## WHAT TO WORK ON
Carry on the forum post about deleting duplicate rows from a large MySQL table, starting right after its final sentence.

## TEXT
I want to delete all duplicate entries in my MySQL database.
I found a lot of solutions in the web but in every case the query worked only when you are looking up for 1 column.
In my case I need a query for more than 1 row which will be executed as far as possible – the table is 500MB big with more than 6 Million entries.
My Table (example)
id name status email ---------------------------- x Mark 1 Mark@trash-mail.com x Anna 1 Anna@trash-mail.com x Mark 0 Mark@trash-mail.com x Mark 1 Mark@trash-mail.com
What should now happen? I need a query like this:
DELETE * FROM my_table WHERE (name == name, status == status, email == email)
When executing this query the table has to look like this:
id name status email ---------------------------- x Mark 1 Mark@trash-mail.com x Anna 1 Anna@trash-mail.com x Mark 0 Mark@trash-mail.com
The last Mark-Entry was deleted because the name, status, and email field was equal to another. In some cases there are 20 or more with the same data which has to be deleted so that there is just one left.
Currently I have a bad solution with a PHP-Script. I am going to each row, looking for the same data and delete it. It works like it should but its too slow… I think maybe 5.000 Items per Hour…
You know any solution to solve this in a better way?

(Dataset items)
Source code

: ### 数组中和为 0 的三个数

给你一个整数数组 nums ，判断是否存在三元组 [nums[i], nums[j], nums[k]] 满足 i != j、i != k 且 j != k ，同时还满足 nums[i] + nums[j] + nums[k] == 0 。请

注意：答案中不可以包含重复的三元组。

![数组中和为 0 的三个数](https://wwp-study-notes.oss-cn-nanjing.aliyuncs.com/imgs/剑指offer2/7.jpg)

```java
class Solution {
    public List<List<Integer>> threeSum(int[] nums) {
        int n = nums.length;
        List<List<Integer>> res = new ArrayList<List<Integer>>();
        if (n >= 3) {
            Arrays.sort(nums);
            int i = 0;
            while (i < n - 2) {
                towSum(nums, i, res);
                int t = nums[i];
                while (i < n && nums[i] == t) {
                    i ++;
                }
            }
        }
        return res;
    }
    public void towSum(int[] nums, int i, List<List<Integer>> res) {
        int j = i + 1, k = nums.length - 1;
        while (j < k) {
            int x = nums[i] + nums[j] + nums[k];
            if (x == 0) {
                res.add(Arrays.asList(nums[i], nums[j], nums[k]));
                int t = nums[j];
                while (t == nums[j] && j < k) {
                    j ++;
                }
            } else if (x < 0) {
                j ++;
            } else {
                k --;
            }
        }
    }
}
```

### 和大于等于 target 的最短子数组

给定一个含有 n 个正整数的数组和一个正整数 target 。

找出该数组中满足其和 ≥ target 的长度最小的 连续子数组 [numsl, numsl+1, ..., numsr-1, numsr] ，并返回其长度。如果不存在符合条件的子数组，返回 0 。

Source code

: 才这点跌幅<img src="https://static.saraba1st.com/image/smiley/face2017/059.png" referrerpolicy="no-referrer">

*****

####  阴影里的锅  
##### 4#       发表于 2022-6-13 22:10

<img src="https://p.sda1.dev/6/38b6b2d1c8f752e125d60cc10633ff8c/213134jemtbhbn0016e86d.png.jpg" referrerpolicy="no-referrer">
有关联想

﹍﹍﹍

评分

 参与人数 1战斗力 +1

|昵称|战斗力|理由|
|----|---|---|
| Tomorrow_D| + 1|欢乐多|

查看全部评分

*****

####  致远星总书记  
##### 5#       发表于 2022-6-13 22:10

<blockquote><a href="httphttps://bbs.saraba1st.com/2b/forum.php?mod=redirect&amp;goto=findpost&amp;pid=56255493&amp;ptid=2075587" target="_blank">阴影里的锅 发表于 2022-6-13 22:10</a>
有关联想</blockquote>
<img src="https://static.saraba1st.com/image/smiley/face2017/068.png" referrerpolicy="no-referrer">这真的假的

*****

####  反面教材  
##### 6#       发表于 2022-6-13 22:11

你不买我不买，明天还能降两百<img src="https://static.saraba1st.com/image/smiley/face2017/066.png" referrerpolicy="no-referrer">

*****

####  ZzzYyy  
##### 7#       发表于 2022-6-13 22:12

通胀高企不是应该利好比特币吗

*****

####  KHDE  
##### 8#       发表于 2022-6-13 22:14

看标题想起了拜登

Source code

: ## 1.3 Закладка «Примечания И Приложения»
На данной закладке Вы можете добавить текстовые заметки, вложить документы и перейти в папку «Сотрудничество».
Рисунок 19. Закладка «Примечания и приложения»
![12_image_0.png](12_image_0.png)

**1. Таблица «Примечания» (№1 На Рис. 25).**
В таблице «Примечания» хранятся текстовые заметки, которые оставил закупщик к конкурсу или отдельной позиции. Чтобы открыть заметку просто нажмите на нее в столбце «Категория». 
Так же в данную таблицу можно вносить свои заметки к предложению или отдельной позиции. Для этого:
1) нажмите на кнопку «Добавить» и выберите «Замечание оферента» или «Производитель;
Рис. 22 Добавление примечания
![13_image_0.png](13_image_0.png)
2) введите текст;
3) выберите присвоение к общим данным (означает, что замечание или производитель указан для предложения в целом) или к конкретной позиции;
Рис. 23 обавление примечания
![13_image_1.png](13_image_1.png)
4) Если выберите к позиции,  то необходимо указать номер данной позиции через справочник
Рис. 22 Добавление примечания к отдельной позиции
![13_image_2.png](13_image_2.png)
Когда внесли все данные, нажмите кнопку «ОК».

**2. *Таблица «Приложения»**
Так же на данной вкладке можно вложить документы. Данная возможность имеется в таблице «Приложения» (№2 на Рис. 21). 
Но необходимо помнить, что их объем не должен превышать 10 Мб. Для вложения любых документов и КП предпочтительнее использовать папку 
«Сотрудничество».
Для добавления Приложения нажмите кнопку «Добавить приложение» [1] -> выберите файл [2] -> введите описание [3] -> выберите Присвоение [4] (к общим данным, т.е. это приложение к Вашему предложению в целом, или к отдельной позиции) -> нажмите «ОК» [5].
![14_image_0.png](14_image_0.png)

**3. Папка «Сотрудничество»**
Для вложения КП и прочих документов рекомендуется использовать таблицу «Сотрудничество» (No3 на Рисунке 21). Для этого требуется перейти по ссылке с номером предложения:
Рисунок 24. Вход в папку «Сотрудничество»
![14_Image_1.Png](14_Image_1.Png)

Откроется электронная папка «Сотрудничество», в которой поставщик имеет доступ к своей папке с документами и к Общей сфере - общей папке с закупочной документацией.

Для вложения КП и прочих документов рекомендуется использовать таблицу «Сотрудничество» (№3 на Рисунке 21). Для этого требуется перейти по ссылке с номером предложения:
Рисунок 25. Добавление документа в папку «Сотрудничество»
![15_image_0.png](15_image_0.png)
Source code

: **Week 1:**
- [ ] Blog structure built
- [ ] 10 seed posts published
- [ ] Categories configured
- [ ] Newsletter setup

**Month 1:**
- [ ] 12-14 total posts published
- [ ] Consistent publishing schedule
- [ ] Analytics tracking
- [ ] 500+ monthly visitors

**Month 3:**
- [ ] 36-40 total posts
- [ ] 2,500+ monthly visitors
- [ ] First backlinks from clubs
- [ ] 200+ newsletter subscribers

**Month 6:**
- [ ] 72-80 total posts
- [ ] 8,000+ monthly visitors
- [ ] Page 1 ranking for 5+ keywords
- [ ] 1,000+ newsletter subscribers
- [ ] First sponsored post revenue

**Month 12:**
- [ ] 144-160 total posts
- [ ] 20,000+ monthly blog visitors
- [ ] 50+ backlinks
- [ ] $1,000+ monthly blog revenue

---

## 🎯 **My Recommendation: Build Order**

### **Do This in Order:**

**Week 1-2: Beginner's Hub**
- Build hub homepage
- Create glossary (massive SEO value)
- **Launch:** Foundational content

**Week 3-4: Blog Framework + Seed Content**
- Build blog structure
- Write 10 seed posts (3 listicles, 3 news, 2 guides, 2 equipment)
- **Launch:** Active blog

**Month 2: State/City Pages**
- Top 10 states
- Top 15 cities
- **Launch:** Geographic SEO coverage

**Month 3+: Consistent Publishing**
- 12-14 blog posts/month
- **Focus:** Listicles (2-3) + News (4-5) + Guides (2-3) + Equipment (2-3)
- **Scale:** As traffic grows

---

## ANSWER BOX
Advertisement
Answer
My suggestion would be to use the method where you truncate the table and reinsert the data. Something like:
create temporary table temp as select min(id) as id, name, status, email from mytable group by name, status, email; truncate table mytable; insert into mytable(id, name, status, email) select id, name, status, email from temp;
Doing the deleting in place can be quite expensive. If you decide to do so, I would create the same temporary table with an index on id
, and then use:
delete m from mytable m left join temp on m.id = temp.id where temp.id is null;
You can use a limit clause (such as limit 10000
) to run this in batches.